La riforma della Pubblica Amministrazione

Lettera di Franco Bassanini pubblicata sul Corriere della Sera del 15 maggio 2008.


Sfida per Brunetta: premi legati ai risultati.
Caro Direttore, quasi fermo da alcuni anni, il processo di ammodernamento delle nostre amministrazioni pubbliche sta, forse, per ripartire. Se alle parole seguiranno i fatti, sarà una buona notizia per il Paese. Al netto di alcune esuberanze verbali, che sono nel carattere dell'uomo, il nuovo ministro per la Funzione pubblica, Brunetta, sembra infatti avere le idee chiare: occorre por mano a due rivoluzioni, enunciate nelle leggi, mai attuate in concreto (salvo rare best practices).
La rivoluzione meritocratica: migliorare la produttività, premiando i capaci e i meritevoli, sanzionando e anche licenziando i fannulloni e gli incapaci. La rivoluzione digitale: utilizzare le Ict non solo per mettere online informazioni, moduli e certificati (già avviene), ma per erogare servizi e prestazioni, e perciò per riorganizzare (reingegnerizzare) e semplificare radicalmente la macchina amministrativa.

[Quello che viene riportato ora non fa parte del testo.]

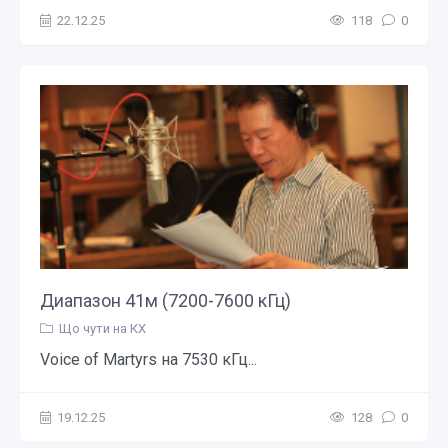
22.12.25
118
0
Диапазон 41м (7200-7600 кГц)
Що чути на КХ
Voice of Martyrs на 7530 кГц...
19.12.25
128
0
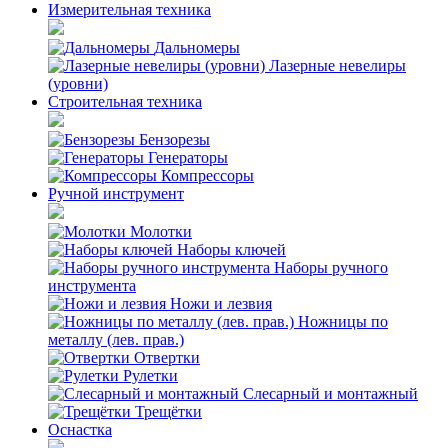
Измерительная техника
Дальномеры
Лазерные невелиры
(уровни)
Строительная техника
Бензорезы
Генераторы
Компрессоры
Ручной инструмент
Молотки
Наборы ключей
Наборы ручного
инструмента
Ножи и лезвия
Ножницы по
металлу (лев. прав.)
Отвертки
Рулетки
Слесарный и монтажный
Трещётки
Оснастка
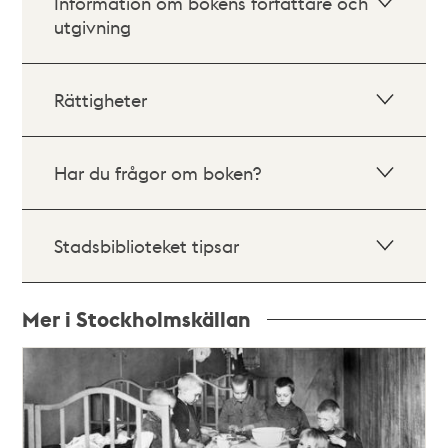
Information om bokens författare och
utgivning
Rättigheter
Har du frågor om boken?
Stadsbiblioteket tipsar
Mer i Stockholmskällan
Relaterade
poster
och
teman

Per far ciò, non occorrono nuove leggi: basta attuare la riforma degli anni Novanta. Comincio dal fondo. È raro che ministri ambiziosi rinuncino a progettare nuove riforme: così, in attesa di nuove leggi, passano anni prima che arrivi il momento dei fatti (le leggi, da sole, non cambiano la vita dei cittadini, delle imprese, delle stesse Pubbliche Amministrazioni!). Brunetta parte col piede giusto: le norme ci sono, la riforma degli anni Novanta è largamente apprezzata (all'estero). Al più, abbisogna di qualche ritocco.


Avendone avuto una qualche responsabilità (insieme col povero Massimo D'Antona), aggiungo che fu una riforma bipartisan, sostanzialmente condivisa, costruita con l'apporto dell'allora opposizione di centrodestra e delle principali organizzazioni sindacali e imprenditoriali.In materia di Pa le buone riforme non sono né di destra né di sinistra: in Gran Bretagna la cominciò la Thatcher, la continuò Blair. Ci sono già anche le norme per licenziare fannulloni e incapaci. E per incentivare il miglioramento della qualità dei servizi e delle prestazioni.

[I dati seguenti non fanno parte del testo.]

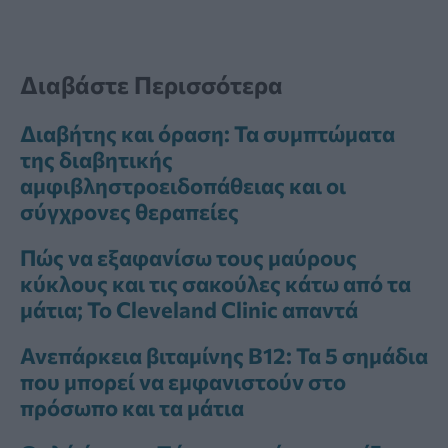
Διαβάστε Περισσότερα
Διαβήτης και όραση: Τα συμπτώματα
της διαβητικής
αμφιβληστροειδοπάθειας και οι
σύγχρονες θεραπείες
Πώς να εξαφανίσω τους μαύρους
κύκλους και τις σακούλες κάτω από τα
μάτια; Το Cleveland Clinic απαντά
Ανεπάρκεια βιταμίνης Β12: Τα 5 σημάδια
που μπορεί να εμφανιστούν στο
πρόσωπο και τα μάτια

Dal 1998, la Pubblica Amministrazione ha nei confronti dei suoi dipendenti gli stessi poteri, obblighi e diritti del privato datore di lavoro, compreso il potere di licenziare per giusta causa. E infatti alcuni licenziamenti si fanno; ma si contano sulle dita di una mano. Perché? Perché i sindacati si oppongono? Perché i dirigenti non hanno i poteri necessari? Ma i dirigenti hanno ormai i poteri dei dirigenti privati. E Cgil, Cisl e Uil hanno risposto a Brunetta che non difenderanno i fannulloni e gli incapaci: negli ultimi contratti pubblici sono previsti la sospensione dal lavoro da 11 giorni a sei mesi per gli assenteisti e il licenziamento in tronco per gli assenteisti recidivi.

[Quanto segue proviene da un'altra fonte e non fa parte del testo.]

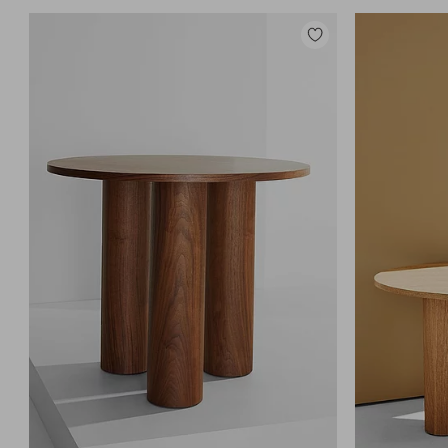
Legg
til
favoritter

Cosa occorre allora? Occorre attivare il meccanismo virtuoso previsto dalla riforma per introdurre nel pubblico gli incentivi e le sanzioni che nel privato vengono dal giudizio del mercato. I politici (ministri, sindaci, presidenti di Regioni e province, assessori) devono tradurre i programmi in obiettivi precisi e quantificati per ciascuna amministrazione; devono istituire meccanismi imparziali e affidabili per valutare risultati e performances, e per confrontarli con le valutazioni degli utenti; e su questa base premiare gli incrementi di produttività e sanzionare l'inefficienza.

Immaginiamo che agli ospedali e ai laboratori del Servizio sanitario nazionale sia fissato l'obiettivo di ridurre del 15% all'anno le liste d'attesa, che sia affidato (mediante gara) a una grande società di revisione il compito di verificare i tempi medi di attesa in ciascuna struttura, e che a questa valutazione siano legati gli aumenti di stipendio dei dirigenti e dipendenti di ciascuna struttura. È probabile che allora il capo del personale troverà il coraggio di usare i poteri che ha per sostituire i fannulloni e gli incapaci con giovani diligenti e competenti, che il resto del personale (e i sindacati) staranno dalla sua parte, che gli utenti apprezzeranno.


Ma il ceto politico italiano è finora mancato a questo compito. Considera la definizione di obiettivi precisi e realistici (che è un lavoro, impegnativo e faticoso), uno spreco di tempo, o forse un ostacolo a un uso clientelare della Pa. E gli alti burocrati sono ben contenti di potersi così sottrarre a ogni valutazione. Si può costringerli a farlo? Penso di sì: per esempio, vietando a ministri e sindaci di sostituire i dirigenti, finché non saranno in grado di valutarli imparzialmente; e congelando una quota delle retribuzioni, che per legge deve essere collegata ai risultati, finché i risultati non saranno verificati. Nulla di impossibile né di rivoluzionario: in Australia e Canada lo fanno, e la Commissione Attali l'ha proposto per la Francia.